China inflation: consumer price spike to ‘prove temporary’ after food prices lift index to near 2.5-year high

  • China’s consumer price index (CPI) rose by 2.8 per cent in September from a year earlier, up from a rise of 2.5 per cent in August
  • Producer price index (PPI), which reflects the prices that factories charge wholesalers for products, rose by 0.9 per cent in September, down from a rise of 2.3 per cent in August

A spike in China‘s consumer inflation last month is set to only “prove temporary” after a rise in food prices, analysts said, while producer prices are set to continue to ease.

China’s consumer price index (CPI) rose by 2.8 per cent in September from a year earlier to sit just under Beijing’s target of “around 3 per cent” for the year, up from 2.5 per cent in August, the National Bureau of Statistics (NBS) said on Friday.

This was below expectations despite rising to the highest level since hitting 3.3 per cent in April 2020, with CPI having been expected to increase by 3 per cent last month, according to Chinese financial data provider Wind.

The increase was driven by food prices rising by 8.8 per cent from a year earlier in September, compared with 6.1 per cent growth in August, while non-food prices grew by 1.5 per cent last month, year on year, down from a reading of 1.7 per cent growth in August.

“Consumer price inflation rose to a 29-month high in September and is now scraping up against the government’s preferred ceiling of 3 per cent. But this was due to a rise in food inflation that is likely to prove temporary,” said Zichun Huang and Julian Evans-Pritchard, China economists at Capital Economics.

“With domestic weakness holding down core inflation and producer prices dropping back, China’s inflation outlook remains benign.”

Chief NBS statistician Dong Lijuan said that a “variety of measures” had been used to stabilise the prices of important goods for people’s livelihoods, with the consumer market running generally smoothly”.

In comparison, the annual rate of inflation in the United States slowed slightly to 8.2 per cent from 8.3 per cent.
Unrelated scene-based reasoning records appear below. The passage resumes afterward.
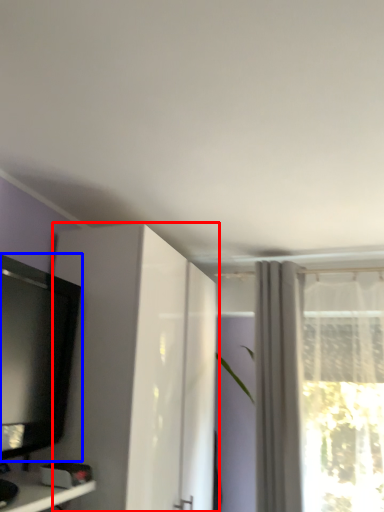
Question: Among these objects, which one is nearest to the camera, cabinetry (highlighted by a red box) or television (highlighted by a blue box)?

Choices:
 (A) cabinetry
 (B) television

Answer: (B)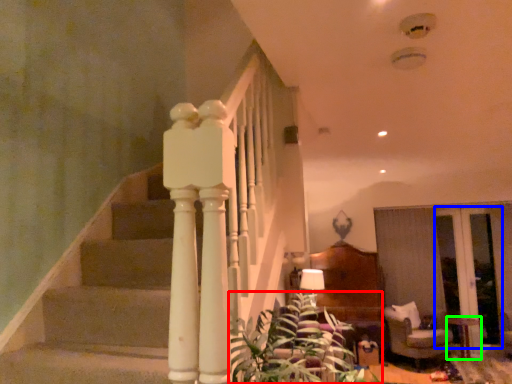
Question: Considering the real-world distances, which object is farthest from plant (highlighted by a red box)? glass door (highlighted by a blue box) or table (highlighted by a green box)?

Choices:
 (A) glass door
 (B) table

Answer: (A)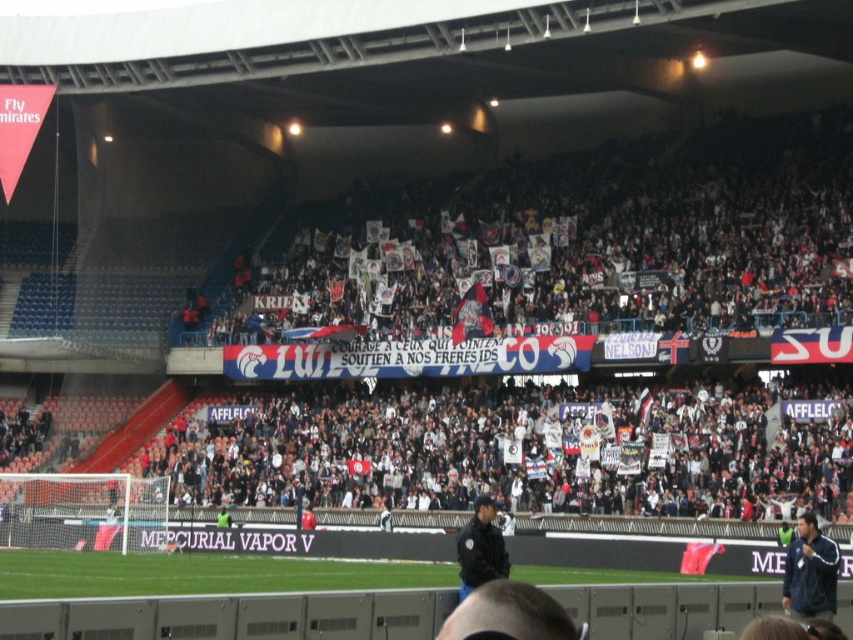
Question: Which of the following is the farthest from the observer?

Choices:
 (A) black uniform at center
 (B) blue fabric jacket at lower right

Answer: (A)

Question: Is blue fabric jacket at lower right smaller than black uniform at center?

Choices:
 (A) no
 (B) yes

Answer: (A)

Question: Which point is farther from the camera taking this photo?

Choices:
 (A) (488, 557)
 (B) (808, 570)

Answer: (A)

Question: Does blue fabric jacket at lower right appear on the right side of black uniform at center?

Choices:
 (A) yes
 (B) no

Answer: (A)

Question: Does blue fabric jacket at lower right appear on the left side of black uniform at center?

Choices:
 (A) no
 (B) yes

Answer: (A)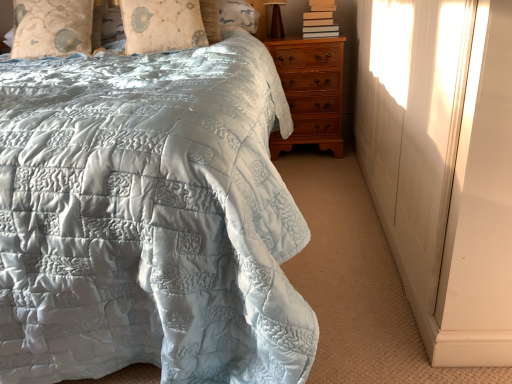
The image size is (512, 384). In order to click on vacant area that is in front of brown wooden table lamp at upper right in this screenshot , I will do `click(279, 39)`.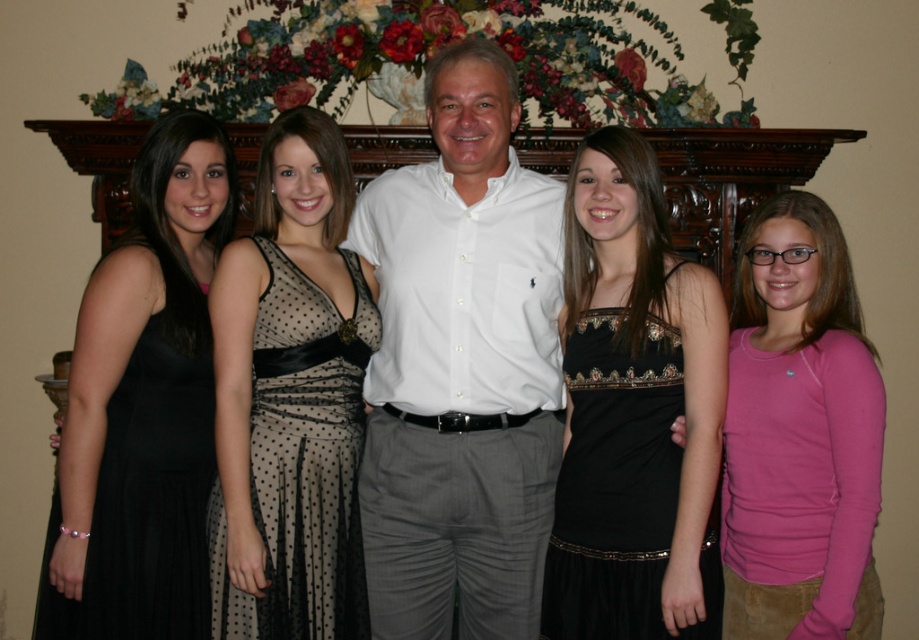
Which is above, white cotton shirt at center or black sheer polka dot dress at center?

Positioned higher is white cotton shirt at center.

Is the position of white cotton shirt at center less distant than that of black sheer polka dot dress at center?

No.

The width and height of the screenshot is (919, 640). In order to click on white cotton shirt at center in this screenshot , I will do `click(461, 368)`.

Which is more to the left, pink jersey at right or black sheer polka dot dress at center?

black sheer polka dot dress at center

Does pink jersey at right appear over black sheer polka dot dress at center?

Indeed, pink jersey at right is positioned over black sheer polka dot dress at center.

Which is behind, point (746, 408) or point (259, 618)?

Point (746, 408)

Find the location of a particular element. pink jersey at right is located at coordinates click(x=800, y=435).

Does point (766, 620) come behind point (671, 538)?

That is False.

Which is in front, point (749, 496) or point (587, 547)?

Positioned in front is point (749, 496).

Find the location of `pink jersey at right`. pink jersey at right is located at coordinates (800, 435).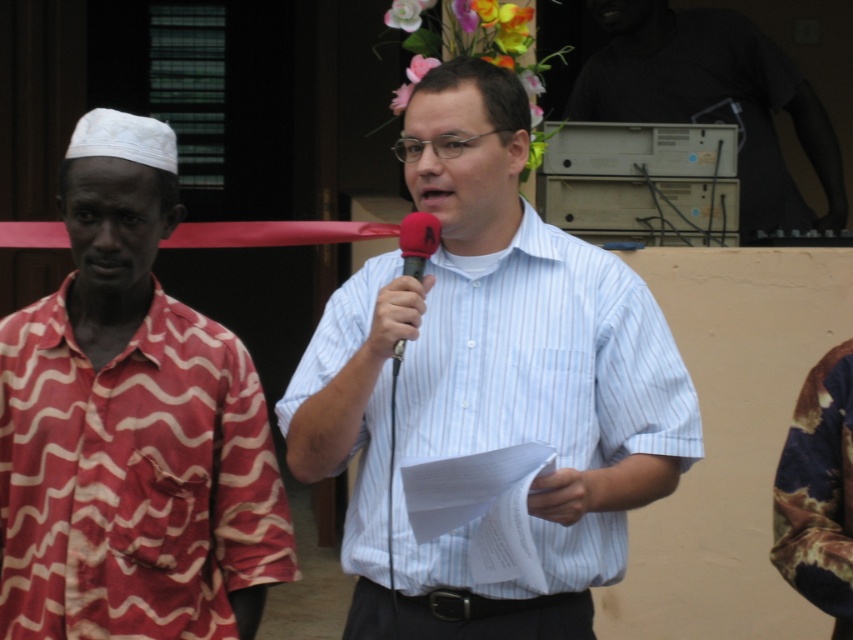
Question: Which object is positioned closest to the light blue striped shirt at center?

Choices:
 (A) red matte microphone at center
 (B) wavy fabric shirt at left

Answer: (A)

Question: Can you confirm if wavy fabric shirt at left is wider than light blue striped shirt at center?

Choices:
 (A) no
 (B) yes

Answer: (A)

Question: Considering the real-world distances, which object is closest to the red matte microphone at center?

Choices:
 (A) wavy fabric shirt at left
 (B) light blue striped shirt at center

Answer: (B)

Question: Can you confirm if light blue striped shirt at center is smaller than red matte microphone at center?

Choices:
 (A) yes
 (B) no

Answer: (B)

Question: Is wavy fabric shirt at left above red matte microphone at center?

Choices:
 (A) yes
 (B) no

Answer: (B)

Question: Which object is positioned farthest from the wavy fabric shirt at left?

Choices:
 (A) light blue striped shirt at center
 (B) red matte microphone at center

Answer: (B)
But the producer price index (PPI), which reflects the prices that factories charge wholesalers for products, rose by just 0.9 per cent in September, year on year, down from 2.3 per cent growth in August.
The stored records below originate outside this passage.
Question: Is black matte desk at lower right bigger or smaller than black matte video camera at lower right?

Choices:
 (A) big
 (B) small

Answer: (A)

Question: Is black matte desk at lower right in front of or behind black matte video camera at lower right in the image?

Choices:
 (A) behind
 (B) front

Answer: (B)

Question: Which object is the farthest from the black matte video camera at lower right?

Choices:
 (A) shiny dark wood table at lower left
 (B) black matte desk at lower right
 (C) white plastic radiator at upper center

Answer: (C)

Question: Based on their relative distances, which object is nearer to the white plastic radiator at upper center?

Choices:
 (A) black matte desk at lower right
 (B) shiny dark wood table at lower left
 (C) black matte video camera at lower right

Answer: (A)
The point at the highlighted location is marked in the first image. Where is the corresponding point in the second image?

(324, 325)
“In September, international crude oil and other commodity prices continued to fall, some domestic industry demand rebounded, and industrial commodity prices trended downward overall, but this downward trend slowed,” Dong added.

This was below expectations as the index dropped back for the 20th consecutive month, with PPI having been expected to increase by 1.1 per cent last month, according to Wind.
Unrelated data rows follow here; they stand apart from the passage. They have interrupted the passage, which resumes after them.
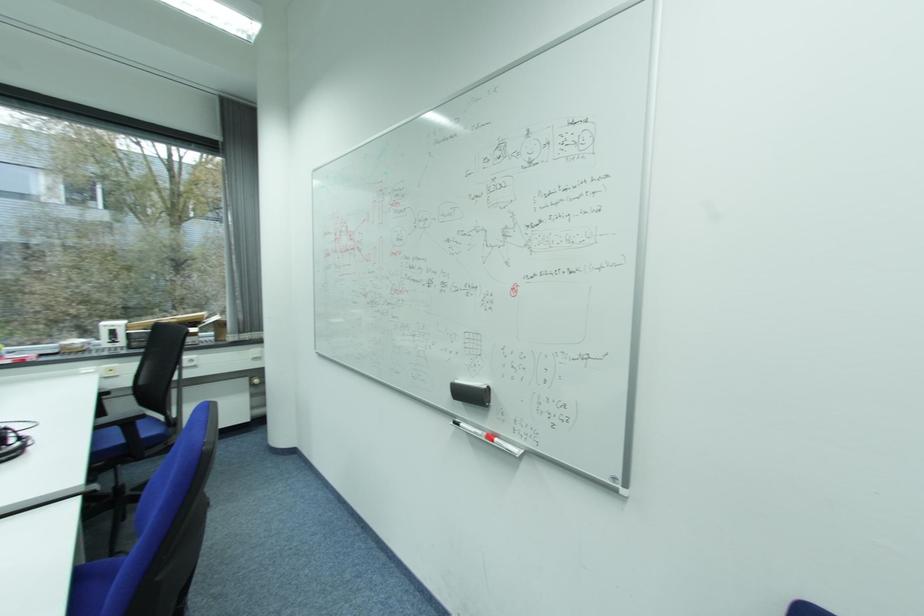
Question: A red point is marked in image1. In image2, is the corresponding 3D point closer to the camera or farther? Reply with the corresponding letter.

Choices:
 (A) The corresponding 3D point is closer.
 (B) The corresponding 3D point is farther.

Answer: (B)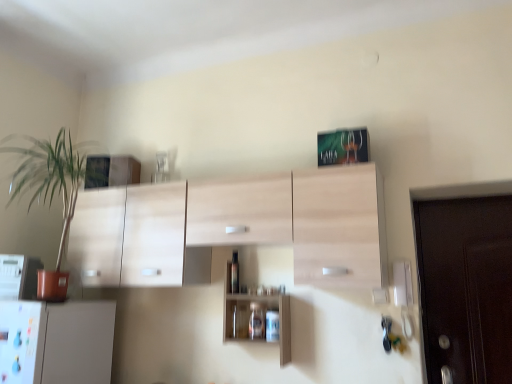
Question: Is green leafy plant at left oriented towards white plastic microwave at left?

Choices:
 (A) yes
 (B) no

Answer: (B)

Question: Is green leafy plant at left positioned with its back to white plastic microwave at left?

Choices:
 (A) no
 (B) yes

Answer: (A)

Question: Is green leafy plant at left shorter than white plastic microwave at left?

Choices:
 (A) yes
 (B) no

Answer: (B)

Question: Is white plastic microwave at left a part of green leafy plant at left?

Choices:
 (A) yes
 (B) no

Answer: (B)

Question: Is green leafy plant at left further to camera compared to white plastic microwave at left?

Choices:
 (A) yes
 (B) no

Answer: (B)

Question: Can you confirm if green leafy plant at left is thinner than white plastic microwave at left?

Choices:
 (A) yes
 (B) no

Answer: (B)

Question: Considering the relative sizes of white plastic microwave at left and transparent glass bottle at center in the image provided, is white plastic microwave at left shorter than transparent glass bottle at center?

Choices:
 (A) yes
 (B) no

Answer: (A)

Question: Is white plastic microwave at left far from transparent glass bottle at center?

Choices:
 (A) no
 (B) yes

Answer: (B)

Question: Is white plastic microwave at left positioned behind transparent glass bottle at center?

Choices:
 (A) no
 (B) yes

Answer: (A)

Question: Does white plastic microwave at left have a lesser width compared to transparent glass bottle at center?

Choices:
 (A) no
 (B) yes

Answer: (A)

Question: Considering the relative sizes of white plastic microwave at left and transparent glass bottle at center in the image provided, is white plastic microwave at left wider than transparent glass bottle at center?

Choices:
 (A) no
 (B) yes

Answer: (B)

Question: Is the position of white plastic microwave at left less distant than that of transparent glass bottle at center?

Choices:
 (A) yes
 (B) no

Answer: (A)

Question: Considering the relative sizes of wooden cabinet at center and white plastic microwave at left in the image provided, is wooden cabinet at center wider than white plastic microwave at left?

Choices:
 (A) no
 (B) yes

Answer: (A)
Economists from Goldman Sachs said that headline CPI inflation, on a year-over-year basis, “is likely to stay moderate in the coming months on both a high base and subdued services demand”.

“We expect year-over-year PPI inflation to continue to fall on both base effects and eased inflationary pressures due to lower commodity prices,” they said.

China’s core consumer inflation rate, excluding the volatile prices of food and energy, rose by 0.6 per cent in September compared with a year earlier, down from 0.8 per cent growth in August.

“Unlike the rest of the world, China is experiencing low inflation due to weak domestic demand stemming from its zero-Covid strategy, crashing property markets and some other sector-specific policies,” said economists at Japanese investment bank Nomura led by Lu Ting.

“While lower inflation provides Beijing with more space for monetary and fiscal easing, Beijing’s policymaking has been constrained by the ongoing leadership reshuffle. Since the reshuffle will not be fully completed until after next year’s National People’s Congress, we expect no major easing of the zero-Covid strategy and no other significant policy changes between now and March 2023.”